I’m currently diagnosing a Beaglebone Black (A6A) failure. It’s been running for a few months at about 20% cpu load on average. Yesterday I was looking into some intermittent ethernet issues (may be unrelated to this issue) and, after power cycling it, I was not able to communicate with it at all (not via ethernet over network, not via ethernet directly, and not via the onboard USB ethernet connection). The heartbeat light still flashes.
The microHDMI port does not show anything on the screen (but looks like it does have a signal).
I attached the serial port output. It seems to point to eMMC issues. Do these error messages indicate a hardware failure or could it just be a corrupt filesystem? I have not yet tried to flash the eMMC in order to keep it in its current state.

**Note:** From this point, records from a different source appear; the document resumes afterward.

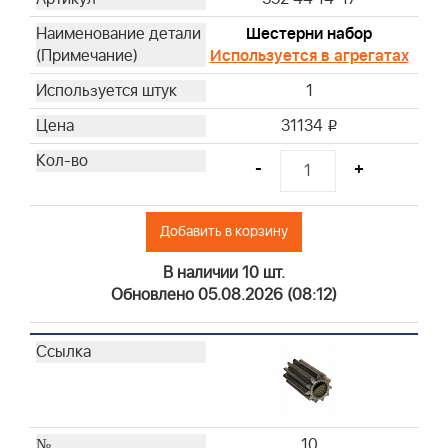
Шестерни набор
Используется в агрегатах
1
31134
i
-
+
Добавить в корзину
В наличии 10 шт.
Обновлено 05.08.2026 (08:12)
10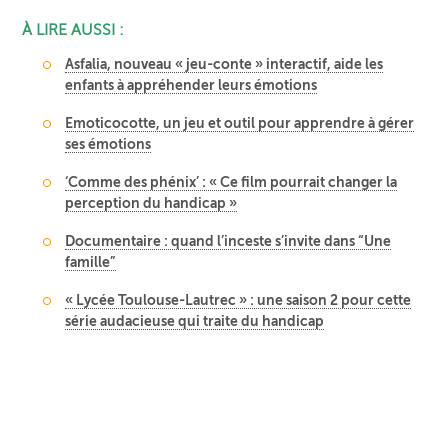
À LIRE AUSSI :
Asfalia, nouveau « jeu-conte » interactif, aide les
enfants à appréhender leurs émotions
Emoticocotte, un jeu et outil pour apprendre à gérer
ses émotions
‘Comme des phénix’ : « Ce film pourrait changer la
perception du handicap »
Documentaire : quand l’inceste s’invite dans “Une
famille”
« Lycée Toulouse-Lautrec » : une saison 2 pour cette
série audacieuse qui traite du handicap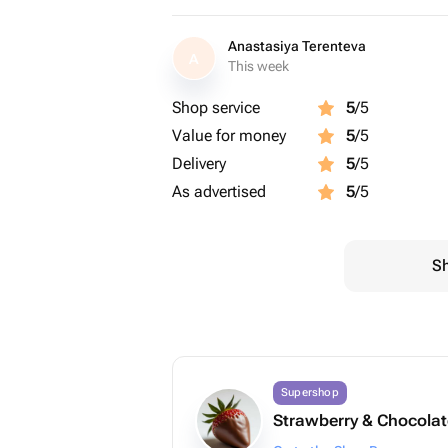
Anastasiya Terenteva
A
This week
Shop service
5
/5
Value for money
5
/5
Delivery
5
/5
As advertised
5
/5
Sh
Supershop
Strawberry & Chocolat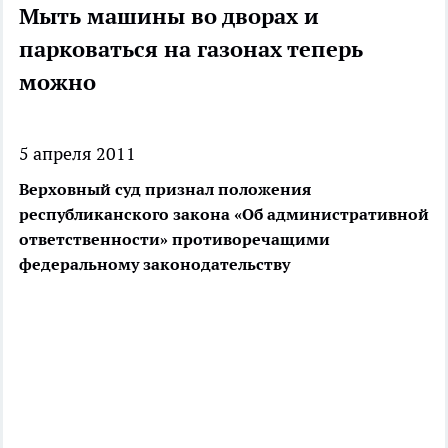
Мыть машины во дворах и
парковаться на газонах теперь
можно
5 апреля 2011
Верховный суд признал положения
республиканского закона «Об административной
ответственности» противоречащими
федеральному законодательству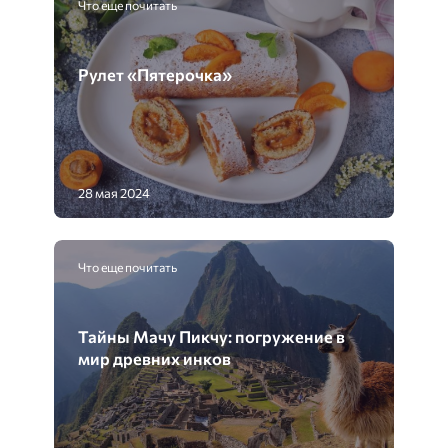
Что еще почитать
Рулет «Пятерочка»
28 мая 2024
Что еще почитать
Тайны Мачу Пикчу: погружение в
мир древних инков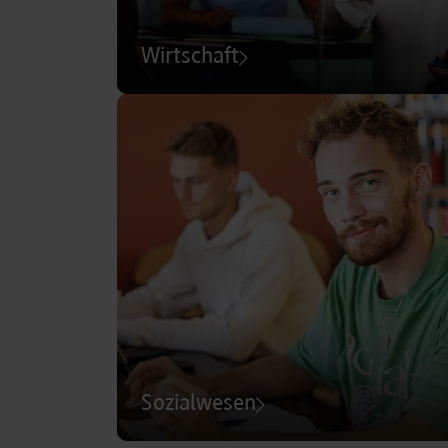
Wirtschaft
Sozialwesen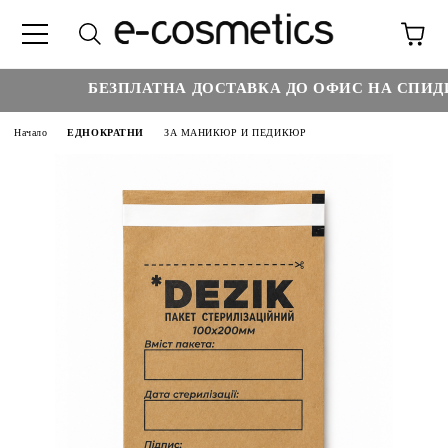
БЕЗПЛАТНА ДОСТАВКА ДО ОФИС НА СПИДИ Н
Начало
ЕДНОКРАТНИ
ЗА МАНИКЮР И ПЕДИКЮР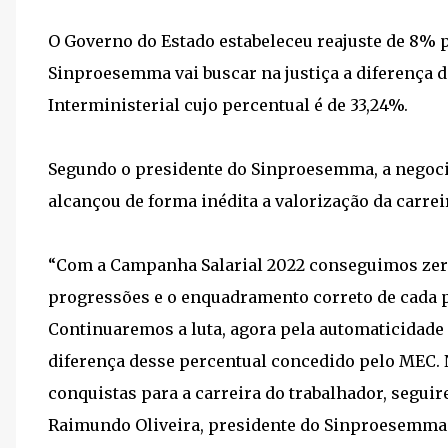
O Governo do Estado estabeleceu reajuste de 8% 
Sinproesemma vai buscar na justiça a diferença d
Interministerial cujo percentual é de 33,24%.
Segundo o presidente do Sinproesemma, a negoci
alcançou de forma inédita a valorização da carre
“Com a Campanha Salarial 2022 conseguimos zera
progressões e o enquadramento correto de cada p
Continuaremos a luta, agora pela automaticidade 
diferença desse percentual concedido pelo MEC
conquistas para a carreira do trabalhador, seguir
Raimundo Oliveira, presidente do Sinproesemma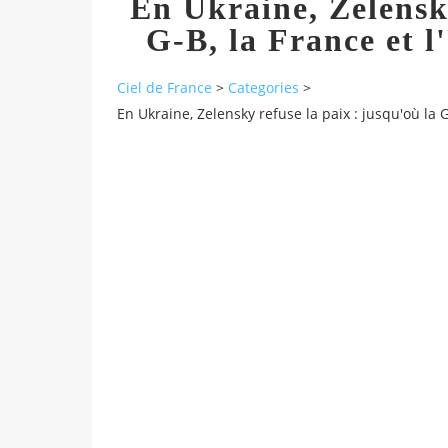
En Ukraine, Zelensky
G-B, la France et l
Ciel de France
>
Categories
>
En Ukraine, Zelensky refuse la paix : jusqu'où la G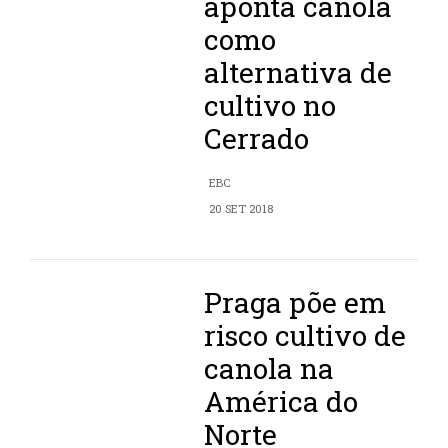
aponta canola
como
alternativa de
cultivo no
Cerrado
EBC
20 SET 2018
Praga põe em
risco cultivo de
canola na
América do
Norte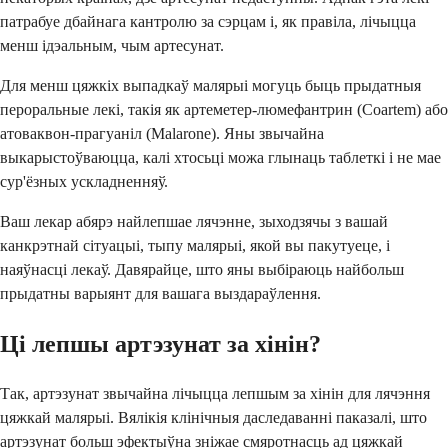
патрабуе дбайнага кантролю за сэрцам і, як правіла, лічыцца
менш ідэальным, чым артесунат.
Для менш цяжкіх выпадкаў малярыі могуць быць прыдатныя
пероральные лекі, такія як артеметер-люмефантрин (Coartem) або
атоваквон-прагуаніл (Malarone). Яны звычайна
выкарыстоўваюцца, калі хтосьці можа глынаць таблеткі і не мае
сур'ёзных ускладненняў.
Ваш лекар абярэ найлепшае лячэнне, зыходзячы з вашай
канкрэтнай сітуацыі, тыпу малярыі, якой вы пакутуеце, і
наяўнасці лекаў. Давярайце, што яны выбіраюць найбольш
прыдатны варыянт для вашага выздараўлення.
Ці лепшы артэзунат за хінін?
Так, артэзунат звычайна лічыцца лепшым за хінін для лячэння
цяжкай малярыі. Вялікія клінічныя даследаванні паказалі, што
артэзунат больш эфектыўна зніжае смяротнасць ад цяжкай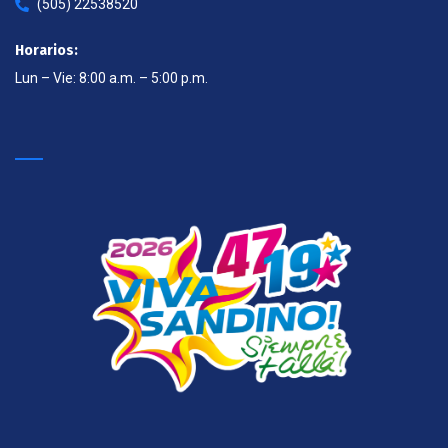
(505) 22538520
Horarios:
Lun – Vie: 8:00 a.m. – 5:00 p.m.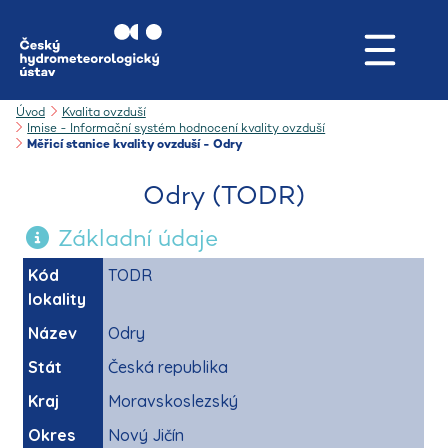
Úvod
Kvalita ovzduší
Imise - Informační systém hodnocení kvality ovzduší
Měřicí stanice kvality ovzduší - Odry
Odry (TODR)
Základní údaje
Kód
TODR
lokality
Název
Odry
Stát
Česká republika
Kraj
Moravskoslezský
Okres
Nový Jičín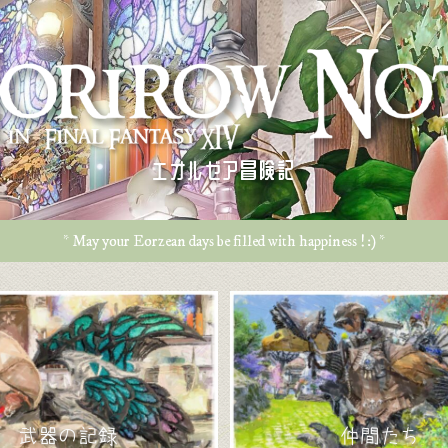
エオルゼア冒険記
* May your Eorzean days be filled with happiness ! :) *
武器の記録
仲間たち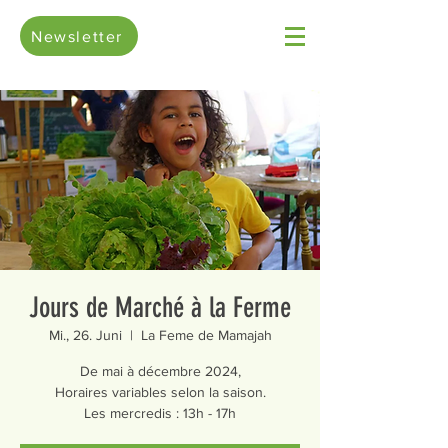
Newsletter
Jours de Marché à la Ferme
Mi., 26. Juni
  |  
La Feme de Mamajah
De mai à décembre 2024,
Horaires variables selon la saison.
Les mercredis : 13h - 17h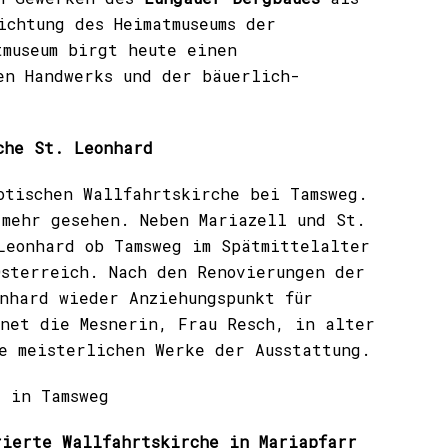
ichtung des Heimatmuseums der
tmuseum birgt heute einen
en Handwerks und der bäuerlich-
che St. Leonhard
otischen Wallfahrtskirche bei Tamsweg.
 mehr gesehen. Neben Mariazell und St.
Leonhard ob Tamsweg im Spätmittelalter
Österreich. Nach den Renovierungen der
nhard wieder Anziehungspunkt für
fnet die Mesnerin, Frau Resch, in alter
e meisterlichen Werke der Ausstattung.
t in Tamsweg
rierte Wallfahrtskirche in Mariapfarr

Thanks, anyone who can provide insight,
bbb_failure_serial.txt (9.42 KB)
Also the u-boot messages seem mangled. Not sure what would cause that – if it’s a problem with my serial connection I would expect to see further mangling once the kernel starts to boot, and on the initramfs prompt, but that all seems intact.
Shutdown Linux before powering down.
I tried it again without microhdmi / usb keyboard connected, and got intact messages from U-Boot.
bbb_failure_serial_2.txt (3.18 KB)
So you are implying this is a corrupt filesystem issue?
I won’t be able to guarantee power failures won’t occur during runtime for this application, but if this is a corruption issue I don’t have a problem making the root partition read-only.
That would be my guess. Yes, making it read only will help. Or attach a battery that can keep it powered up until shutdown can occur, and have the kernel shut it down. A lot of discussion in the forum on this topic.
Thanks for your help.
I’m now trying to re-flash the eMMC, but every time I try, after a few minutes all LEDs blink in what looks like an error pattern (two short blinks then pause). I tried using the same uSD to flash another board, which worked fine.
Attached is the serial output from the failing board while trying to flash the eMMC.
This seems to point to a hardware failure – what is the failure rate of the eMMC components?
bbb_failure_flashing.txt (35.5 KB)
remember eMMC/microSD are just managed nand underneath...
They don't last forever..
But i'd double check your power supply.. During this stage:
Copying: /dev/mmcblk0p1 -> /dev/mmcblk1p1
[ 39.436176] EXT4-fs (mmcblk1p1): mounted filesystem with ordered
data mode. Opts: (null)
rsync: / -> /tmp/rootfs/
You'll reach max current draw pretty quickly..
As cpu get's maxed out, along with reading /dev/mmcblk0p1 and writing
I’m using a 5V/2A power supply, and have tried the same process with the identical setup across multiple boards (same power supply, same uSD). I’m not seeing the power supply dip below 5V at all during the flashing process; it’s steady at 5.20V throughout the process. Maybe that’s on the high end, but the spec says 5.0V +/- 0.25 is acceptable.
During the few months of running there was very little writing and reading from the eMMC. After boot and initialization, only log files would change, and there shouldn’t have been many log writes. The nand should be well within its wear/endurance limit.
I’d like to write this failure off as an odd occurrence, but I’m trying to set up a few boards that will be difficult to reach and will need to be very reliable. Is there anything I can do to track down the cause of this problem and be reasonably sure it won’t happen on other boards?